[Instrucciones de trabajo] Por favor, devuelve sin cambios todo lo que hay en el texto sobre LoFi Girl desde "Según Dimitri, el" hasta "de fans desapareció.".

[Texto para análisis]
Según Dimitri, el canal tiene una audiencia global. Sus bases de oyentes más grandes están en Brasil, Vietnam, Rusia y Estados Unidos; muchos de sus suscriptores son estudiantes. El canal tiene incluso menciones en tesis académicas y reconocimientos de novelas.


«Recibimos innumerables comentarios conmovedores de estudiantes sobre cómo la música les ayudó a completar tareas, aprobar exámenes. Incluso a graduarse y escribir libros o tesis», explica Dimitri.


Pero el 10 de julio, YouTube emitió un aviso de retirada por derechos de autor contra LoFi Girl. Sin previo aviso, la transmisión diaria para millones de fans desapareció.


Los «copyright strikes» son un sistema de notificación de YouTube que permite a los usuarios señalar que un creador utilizó su propiedad intelectual sin permiso. Si un canal recibe tres «copyright strikes», YouTube puede darlo de baja.


Después de que el canal recibiera el aviso, los fans lanzaron el hashtag #BringBackLofiGirl para presionar a YouTube.


A las 24 horas, YouTube determinó que el reclamo por derechos de autor que causó la suspensión de Lofi Girl eran «abusivas». Resolvieron el problema y —para alivio de los fans— restablecieron el canal.


Las reclamaciones parecen estar relacionadas con el sello discográfico malayo FMC Music. En un comunicado de Twitter, FMC Music se disculpó por la queja y la achacó a un hackeo.

[Registros]

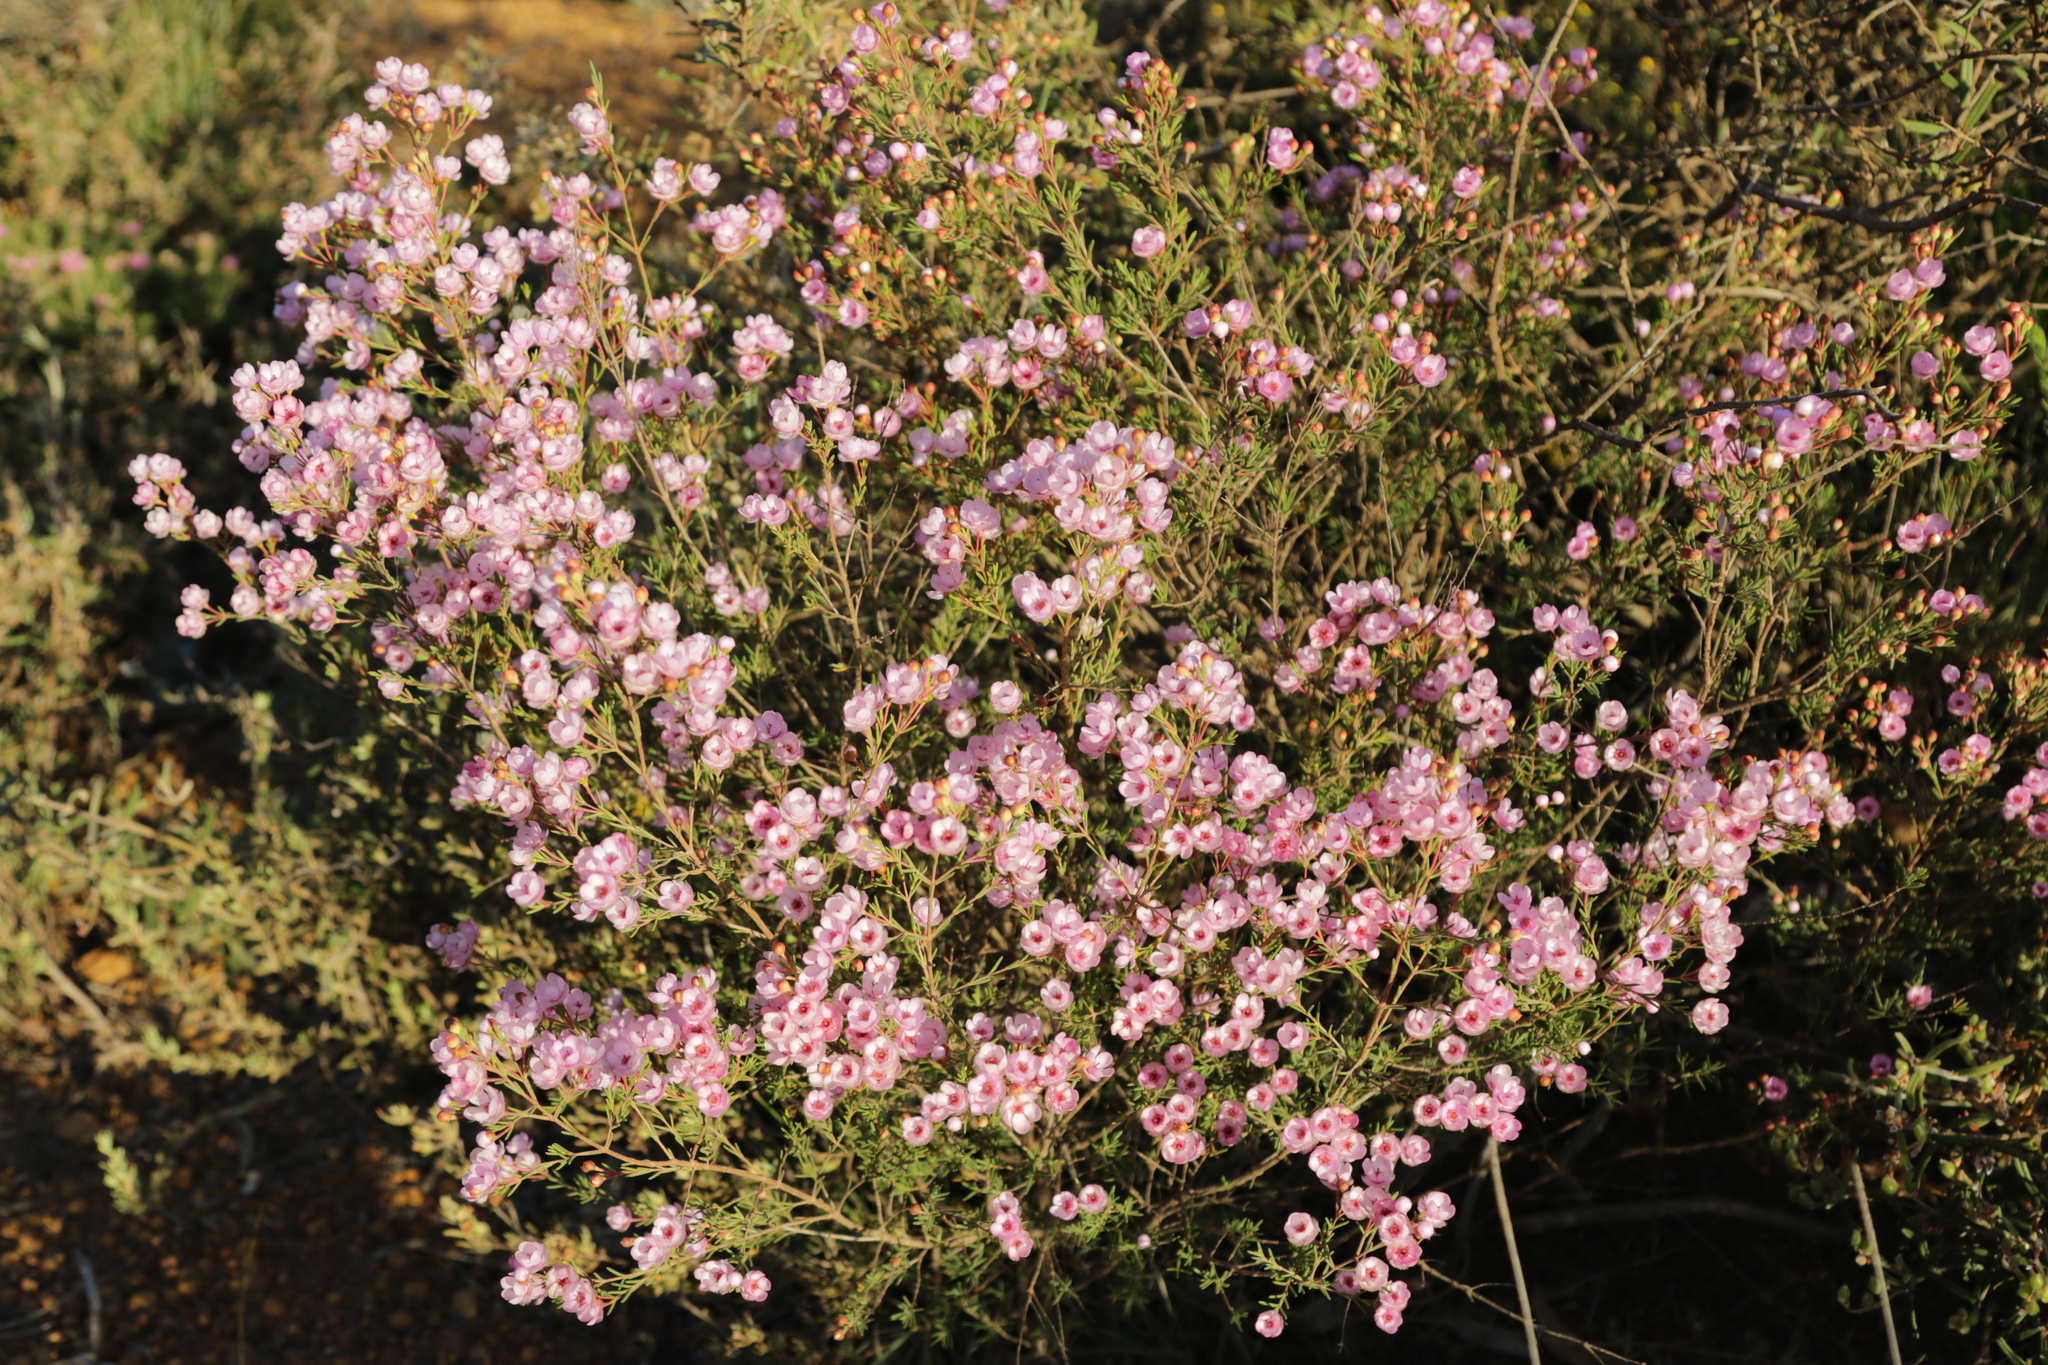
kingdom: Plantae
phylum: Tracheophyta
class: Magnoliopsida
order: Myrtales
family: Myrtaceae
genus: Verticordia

[Resultado de la tarea]
Según Dimitri, el canal tiene una audiencia global. Sus bases de oyentes más grandes están en Brasil, Vietnam, Rusia y Estados Unidos; muchos de sus suscriptores son estudiantes. El canal tiene incluso menciones en tesis académicas y reconocimientos de novelas.


«Recibimos innumerables comentarios conmovedores de estudiantes sobre cómo la música les ayudó a completar tareas, aprobar exámenes. Incluso a graduarse y escribir libros o tesis», explica Dimitri.


Pero el 10 de julio, YouTube emitió un aviso de retirada por derechos de autor contra LoFi Girl. Sin previo aviso, la transmisión diaria para millones de fans desapareció.